When running the YCSB benchmark, the size of the dataset can have a significant impact on the performance results, so it is important to resize the test appropriately. At the same time, looking at the cache hit ratio and the delay difference between the minimum delay and the 99th delay will help you find the cache hit latency compared to accessing data from the underlying storage in the cluster.

Be careful

To check the cache hit ratio of workloads on a regional server, use the following command

Curl http://:22102/jmx | grep-e l1CacheHitRatio-e l2CacheHitRatio

You can also follow these steps to view the cache hit ratio from HBase Web UI:

In HBase Web UI, click Zone Server

Under the Block Cache section, select L1 (or L2 if L2 is configured) to view the cache hit ratio.

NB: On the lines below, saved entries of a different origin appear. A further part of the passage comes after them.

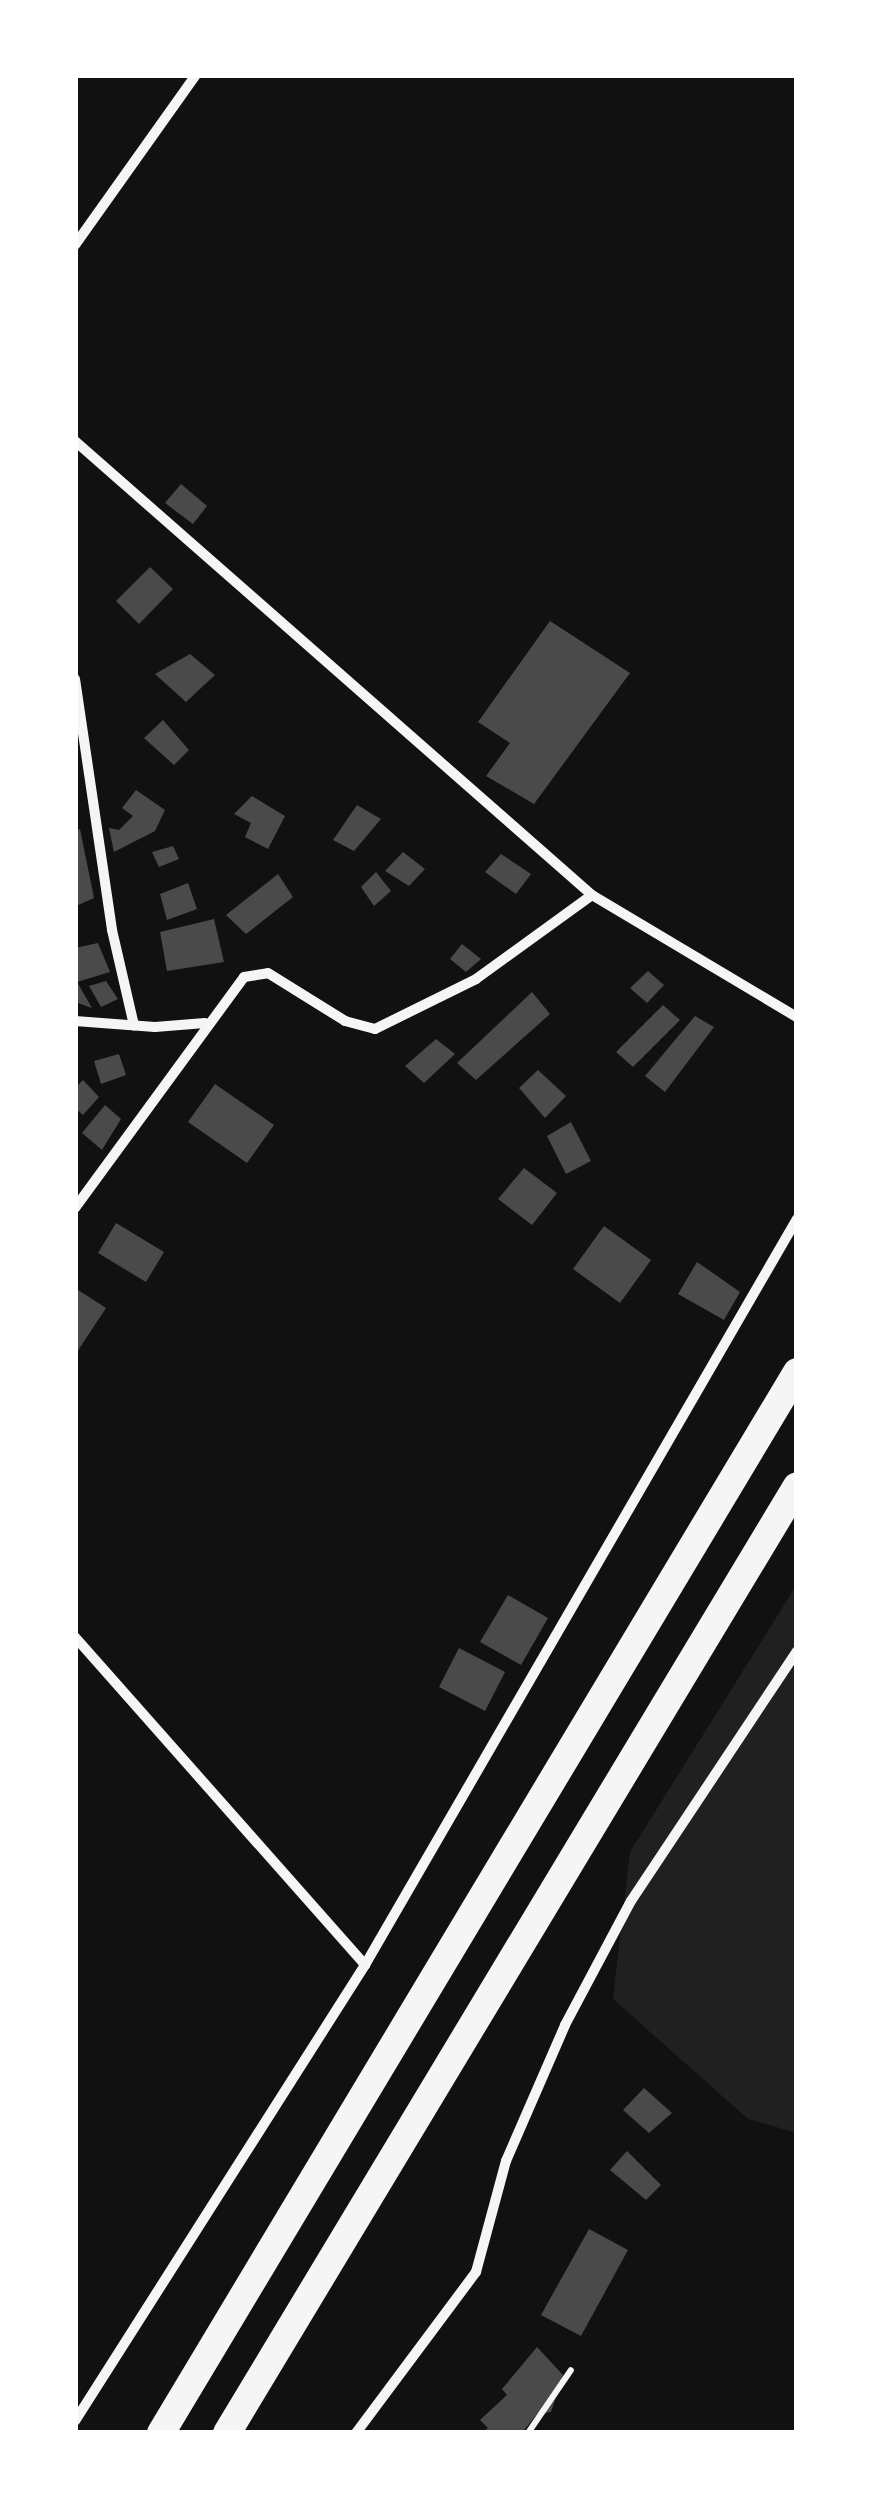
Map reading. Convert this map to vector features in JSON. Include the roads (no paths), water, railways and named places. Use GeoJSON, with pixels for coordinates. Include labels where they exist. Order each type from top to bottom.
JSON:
{"type":"FeatureCollection","features":[{"type":"Feature","properties":{"kind":"highway"},"geometry":{"type":"LineString","coordinates":[[161,2433],[797,1372]]}},
{"type":"Feature","properties":{"kind":"highway"},"geometry":{"type":"LineString","coordinates":[[227,2433],[797,1486]]}},
{"type":"Feature","properties":{"kind":"street"},"geometry":{"type":"LineString","coordinates":[[75,245],[196,75]]}},
{"type":"Feature","properties":{"kind":"street"},"geometry":{"type":"LineString","coordinates":[[75,441],[592,895],[797,1016]]}},
{"type":"Feature","properties":{"kind":"street"},"geometry":{"type":"LineString","coordinates":[[75,678],[108,911],[134,1025]]}},
{"type":"Feature","properties":{"kind":"street"},"geometry":{"type":"LineString","coordinates":[[75,1208],[232,987],[254,972],[268,973],[345,1021],[376,1029],[476,980],[592,895]]}},
{"type":"Feature","properties":{"kind":"street"},"geometry":{"type":"LineString","coordinates":[[75,1020],[134,1025],[205,1023]]}},
{"type":"Feature","properties":{"kind":"street"},"geometry":{"type":"LineString","coordinates":[[75,2421],[364,1965],[797,1218]]}},
{"type":"Feature","properties":{"kind":"street"},"geometry":{"type":"LineString","coordinates":[[75,1637],[364,1965]]}},
{"type":"Feature","properties":{"kind":"street"},"geometry":{"type":"LineString","coordinates":[[356,2433],[476,2272],[506,2161],[565,2025],[631,1901],[797,1651]]}}]}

The screenshot shows the cache hit ratio from the L1 block cache, as follows:

This is the link https://docs.cloudera.com/runtime/7.2.2/configuring-hbase/topics/hbase-blockcache.html to more information about the HBase screenshot and block cache shown above

Thank you for reading! This is the end of this article on "how to use YCSB for HBase performance testing". I hope the above content can be of some help to you, so that you can learn more knowledge. if you think the article is good, you can share it for more people to see!

Welcome to subscribe "Shulou Technology Information " to get latest news, interesting things and hot topics in the IT industry, and controls the hottest and latest Internet news, technology news and IT industry trends.

*The comments in the above article only represent the author's personal views and do not represent the views and positions of this website. If you have more insights, please feel free to contribute and share.